Apologies to the late Donald Rumsfeld, and his unique way of referring to unthinkable circumstances as ‘unknown unknowns’. His quirky expression is appropriate as more renewables connect to the NEM and cause unpredictable grid responses. Some are foreseeable—even if there are surprises like those in South Australia on 28 September, 2016. Although the storms that tipped over transmission towers exceeded weather forecast-based expectations, the inability of wind generators to ride through grid faults—and their contribution to ‘system black’— was foreseeable. There are, however, unknown unknowns aplenty. A brief glance at the Australian Energy market Operator’s (AEMO) Engineering Roadmap issued on 8 December, 2021 lists well over three-hundred question marks. They include voltage, voltage angle and frequency stability as well as power and voltage oscillation as the penetration of renewables follows a step change.
Letting go of synchronous generation will be challenging
Kerry Schott, the erstwhile chair of the Energy Security Board, warned the Federal Government that a capacity marketing scheme for synchronous generation should be developed as without this there would be even more incentive to close down ageing plant. The ESB realised that without a reliable, synchronous base, we would be in ‘unknown unknowns’ territory. There are small grids with a very high penetration of IBR, for instance, Hawaii, the Gran Canarias—and King Island but there are no large, interconnected grid examples to dispel stability maintenance and protection concerns.
Grid stability is basically provided by the remaining fleet of synchronous generators. The renewable sources, with the exception of hydro-generation, are asynchronous, wind and solar inverter-based resources (IBR) relying on stable voltage and frequency. They also require a stable voltage angle at their points of connection so that their phase locked loops (PLL) do not get ‘confused’. IBR do contribute to voltage amplitude oscillation at their points of connection (PoC) and can exacerbate power oscillation.
The NEM grid, a composite of State grids, now connected to each other via interconnecting transmission lines, is less a designed grid than one put together on commercially-based principles. Born in 1998, with few interconnections and only synchronous sources, stability of the grid as an entity was of little concern. Of more concern, if not in early days, was the gradual broadening of frequency spread caused by the elimination of tie lines between generators.
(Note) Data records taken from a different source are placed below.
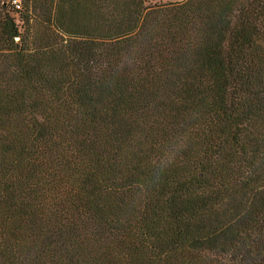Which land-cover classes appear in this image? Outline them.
Returning <instances> with one entry per match:
<instances>
[{"label": "trees", "instance_id": "obj_1", "mask_svg": "<svg viewBox=\"0 0 264 264\" xmlns=\"http://www.w3.org/2000/svg\"><path fill=\"white\" fill-rule=\"evenodd\" d=\"M0 0V264H264V0Z\"/></svg>", "mask_w": 264, "mask_h": 264}, {"label": "rangeland", "instance_id": "obj_2", "mask_svg": "<svg viewBox=\"0 0 264 264\" xmlns=\"http://www.w3.org/2000/svg\"><path fill=\"white\" fill-rule=\"evenodd\" d=\"M19 0H17L18 2ZM151 4H158V3H168V2H178L182 0H148ZM20 2V1H19Z\"/></svg>", "mask_w": 264, "mask_h": 264}, {"label": "built area", "instance_id": "obj_3", "mask_svg": "<svg viewBox=\"0 0 264 264\" xmlns=\"http://www.w3.org/2000/svg\"><path fill=\"white\" fill-rule=\"evenodd\" d=\"M12 3L15 6L16 9L19 8L17 0H13Z\"/></svg>", "mask_w": 264, "mask_h": 264}]
</instances>
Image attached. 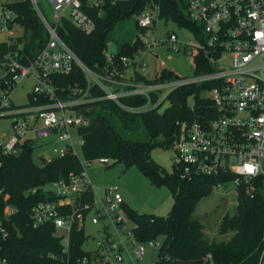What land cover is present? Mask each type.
Returning a JSON list of instances; mask_svg holds the SVG:
<instances>
[{
    "label": "built area",
    "instance_id": "1",
    "mask_svg": "<svg viewBox=\"0 0 264 264\" xmlns=\"http://www.w3.org/2000/svg\"><path fill=\"white\" fill-rule=\"evenodd\" d=\"M129 1L133 0H0V122H10V132H0V168L5 158L19 155L24 145L35 149L39 140L49 144L55 138L62 146L53 149L49 157L40 155L38 160L50 162L70 152L76 155L75 147L84 144L79 130L89 124L82 111L84 105L108 100L137 112L156 108L184 86L206 84L209 88L204 94L212 107L200 120L177 123L169 149L174 153L173 171L184 180L221 178L218 186L232 184L237 195L239 189L250 198L260 191L264 193V0H181L180 9L200 29L198 35L192 31L200 46L187 54L193 60L201 55L211 71L191 79L179 77L155 83L138 81L137 74L142 72L135 71L130 78L126 72L136 65L144 71V54L161 45L156 36L158 23L164 19L159 2L150 3L136 14L137 25L143 31L139 51L133 57H119L118 51H109L107 43L106 64L100 70L89 68L60 35L66 21L90 34L105 6ZM19 2L31 5L46 33L44 46L33 60L25 49L28 40L25 26L19 21ZM166 41L176 43L178 36L172 31ZM76 68L85 75L87 86H71L65 97L53 78L69 75ZM29 79L32 85L27 103L17 106L12 101L13 91ZM94 88L99 95L93 94ZM162 93L166 94L163 102ZM154 96L156 103L152 102ZM128 97L144 98L147 104L141 108L125 106L122 99ZM190 106L194 110L193 99ZM214 110L216 116L206 119L214 115ZM100 162L112 163L109 159ZM249 163L256 166L254 173L245 171ZM86 164L90 165L82 162L79 175L47 182L27 192L44 198L31 208L32 228L53 227L65 254L70 251L73 229L82 232L85 256L76 264H143L147 247L159 251L162 240L139 242L135 223L127 216L118 189L97 191ZM0 195V264H10L4 245L10 234V217L17 209L8 203L9 194L0 190ZM88 244L91 247L85 249Z\"/></svg>",
    "mask_w": 264,
    "mask_h": 264
},
{
    "label": "trees",
    "instance_id": "2",
    "mask_svg": "<svg viewBox=\"0 0 264 264\" xmlns=\"http://www.w3.org/2000/svg\"><path fill=\"white\" fill-rule=\"evenodd\" d=\"M180 1L133 0L107 5L103 8V15L97 18V27L92 33L86 34L66 21L60 35L89 68L100 70L106 64L107 43L118 22L142 12L152 2L161 4V15L166 21H173L198 35L199 27L182 12ZM17 7L21 10L19 21L25 26L28 40L25 49L33 60L44 46L46 33L28 2H19ZM140 46L139 40L121 43L118 56L133 57ZM24 63L28 64L29 60ZM194 63L195 74L211 71L201 55L195 58ZM179 77L167 70L152 80L137 74L138 81L147 83ZM53 79L65 97L69 87L87 86L85 75L77 68L69 75L54 76ZM207 88L209 86L206 84H194L174 91L168 96L166 101L169 106L164 111L161 110L166 101L156 108L137 112L124 110L108 100L84 105L82 111L89 124L79 130L84 141L82 157L88 164L109 159L115 163L111 167L118 164L126 169L136 167L154 187H168L172 191L174 203L167 217L139 214L127 204L123 206L127 216L135 223V235L139 242L162 240L156 264H263V192L250 198L245 190L239 189L236 213L226 215L220 225V234L230 232L232 237L228 241H212L204 224L193 215L200 201L210 196L222 179L195 177L184 180L176 171L171 174L165 172L151 157L156 148L170 149L177 133V123L204 118L212 107L204 94ZM93 94L99 95L100 92L94 88ZM190 99L195 103L194 110L190 106ZM156 101L157 97L154 96L152 102ZM122 103L131 108H141L147 104V100L128 97L122 99ZM216 112L214 110V115L205 118H214ZM82 171V161L73 153L46 162L35 159V149L30 145H24L19 155L4 159L0 168V190L9 194L8 203L17 209L10 217V234L4 245V253L10 264H76L85 256L82 248L85 238L76 228L71 233L68 254L63 252L61 239L55 235L53 227L32 228L31 208L44 198L42 194L32 196L27 193L47 182L68 180L71 175H79ZM2 202L0 195V204Z\"/></svg>",
    "mask_w": 264,
    "mask_h": 264
},
{
    "label": "rangeland",
    "instance_id": "3",
    "mask_svg": "<svg viewBox=\"0 0 264 264\" xmlns=\"http://www.w3.org/2000/svg\"><path fill=\"white\" fill-rule=\"evenodd\" d=\"M137 16L121 20L115 26L110 34L108 49L116 53L121 43L139 40L143 36V31L137 25ZM174 32L178 36L176 43H169V33ZM156 36L161 40V45L154 46L150 51L144 54V63L147 67L144 71L139 65L127 70L126 76L132 77L135 71L142 72L147 79H155L163 70L171 71L182 78L191 79L195 76V63L193 58H189L187 52H192L195 47L200 46V42L195 34L187 28L177 25L173 21L162 19L157 26ZM188 45V46H187ZM179 48L180 51H176ZM3 77L2 63L0 60V79ZM32 80H26L18 85L12 94V101L17 106L27 103V94L31 91ZM165 93L161 94V101L165 100ZM169 106L166 101L161 111ZM9 121L0 122V132H10ZM62 144L55 138L49 144H43L42 140L36 142L35 159L40 155L47 157L52 155L53 149H58ZM76 155L82 160V149L75 147ZM174 153L171 150L156 148L152 151V159L162 167L165 172H173L172 157ZM111 164L103 165L100 161H94L89 166L86 164L87 174L97 191L117 188L124 201L131 209L139 214H152L159 217H167L173 207V194L168 187L160 189L154 187L151 182L136 167L126 169L118 164L108 168ZM238 195L232 184L218 186L213 193L202 199L195 209L193 217L198 219L206 227V233L212 241H228L232 233L227 235L220 234V225L226 215H234L237 211ZM92 232V228H88ZM91 244L85 246L89 249ZM158 250H152L147 247V254L143 264H156ZM264 264V254L262 256Z\"/></svg>",
    "mask_w": 264,
    "mask_h": 264
},
{
    "label": "clouds",
    "instance_id": "4",
    "mask_svg": "<svg viewBox=\"0 0 264 264\" xmlns=\"http://www.w3.org/2000/svg\"><path fill=\"white\" fill-rule=\"evenodd\" d=\"M245 171L248 173H254L256 171V166L252 163L245 165Z\"/></svg>",
    "mask_w": 264,
    "mask_h": 264
},
{
    "label": "water",
    "instance_id": "5",
    "mask_svg": "<svg viewBox=\"0 0 264 264\" xmlns=\"http://www.w3.org/2000/svg\"><path fill=\"white\" fill-rule=\"evenodd\" d=\"M114 164H115V163H114V162H112V163H111V165H110V167H111V166H113Z\"/></svg>",
    "mask_w": 264,
    "mask_h": 264
},
{
    "label": "crops",
    "instance_id": "6",
    "mask_svg": "<svg viewBox=\"0 0 264 264\" xmlns=\"http://www.w3.org/2000/svg\"><path fill=\"white\" fill-rule=\"evenodd\" d=\"M124 203L127 204L126 201H124ZM127 205H128V204H127ZM128 206H129V205H128Z\"/></svg>",
    "mask_w": 264,
    "mask_h": 264
}]
</instances>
Tie lines allowed certain generators to be the ‘first responders’ to frequency change due to load variation, with tie lines connecting them to other generators that could continue to operate under constant settings. Biased tie lines, by means of measured tie line power flow, could alter (bias) governor settings of tied generators.
Commercial requirements necessitating independent scheduling of generators in the NEM saw tie lines disconnected, with generators scheduled on 5-minute intervals to deliver power, and with automatic generator-dispatch control (AGC) taking over from very fast acting governor control. This resulted in frequency limits widening and made it necessary to invoke frequency support, initially via frequency control ancillary services (FCAS) and more recently through fast frequency response (FFR). FCAS and FFR are market mechanisms and an outcome of commercial rather than technical dictates. If anything, these commercial mechanisms for frequency stabilisation have accentuated the need for more rather than less inertia in the grid. Yet, inertia is disappearing as synchronous plant continues to shut down.